La Tribune : Le gouvernement a mis à l'étude un projet de TVA sociale pour financer de nouveaux allégements de charges en faveur des entreprises afin de stimuler l'embauche. Ce projet vous semble-t-il opportun ?
M. Blondel : Ce qu'on appelle TVA sociale n'est en fait qu'une augmentation de la TVA, l'impôt le plus inégal qui soit puisqu'il ne tient pas compte des revenus. Il y a plus qu'un paradoxe dans l'association de ces deux termes. En fait, on a du mal dans ce pays à faire admettre la transparence, c'est-à-dire la démocratie, et l'on a tendance ou à couper dans les dépenses ou à augmenter les recettes en ayant soin d'épargner les employeurs, compétitivité oblige ! Or le véritable problème est de sa- voir qui paie quoi et pourquoi. C'est-à-dire de faire la clarté dans les responsabilités réciproques de l'État et de la Sécurité sociale. On se rendrait ainsi compte que d'un déficit annoncé de 26 milliards en 1993 on passe à une dette de l'État vis-à-vis de l'assurance maladie de 9 milliards ! Ce que nous avons démontré lors de la dernière commission des comptes de la Sécurité sociale, et ce sans être contredits.

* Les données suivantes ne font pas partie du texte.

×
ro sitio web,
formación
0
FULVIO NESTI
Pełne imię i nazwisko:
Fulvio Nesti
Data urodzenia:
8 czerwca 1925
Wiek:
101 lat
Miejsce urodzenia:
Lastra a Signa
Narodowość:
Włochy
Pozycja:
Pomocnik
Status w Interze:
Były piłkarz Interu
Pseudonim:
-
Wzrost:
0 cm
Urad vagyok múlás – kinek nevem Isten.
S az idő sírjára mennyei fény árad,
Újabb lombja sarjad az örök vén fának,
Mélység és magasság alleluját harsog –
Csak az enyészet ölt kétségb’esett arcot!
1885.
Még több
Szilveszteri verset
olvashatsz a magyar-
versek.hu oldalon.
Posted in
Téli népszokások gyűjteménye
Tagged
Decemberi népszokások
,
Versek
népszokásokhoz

La Tribune : Pensez-vous, comme Édouard Balladur, que le chômage va se stabiliser courant 1994 ?
M. Blondel : M. le Premier ministre ne veut pas faire de promesses intempestives et semble préférer la notion d'effort et de sacrifices. J'attends pour ma part qu'il mette en œuvre une politique de relance économique et monétaire et qu'il accepte un soutien de la consommation. Pour que la lutte contre le chômage soit réelle, il doit y avoir relance de l'activité.
La Tribune : Comment jugez-vous le climat social en France ?
M. Blondel : Les salariés sont mécontents et inquiets. Ils ont cependant encore tendance à espérer que le chômage ne les touchera pas, ce qui est un réflexe individualiste. Mais ce que nous avons réussi le 12 octobre a marqué un premier éveil, tout comme le conflit Air France a montré que l'on pouvait obtenir satisfaction, même si cela n'est pas définitif. La suspension des licenciements jusqu'en mars dans les entreprises nationalisées en est un autre exemple. Si la politisation ne l'emporte pas, il y aura des suites, d'autres actions devraient se profiler. Et elles ne concerneraient pas seulement la France mais aussi d'autres pays européens.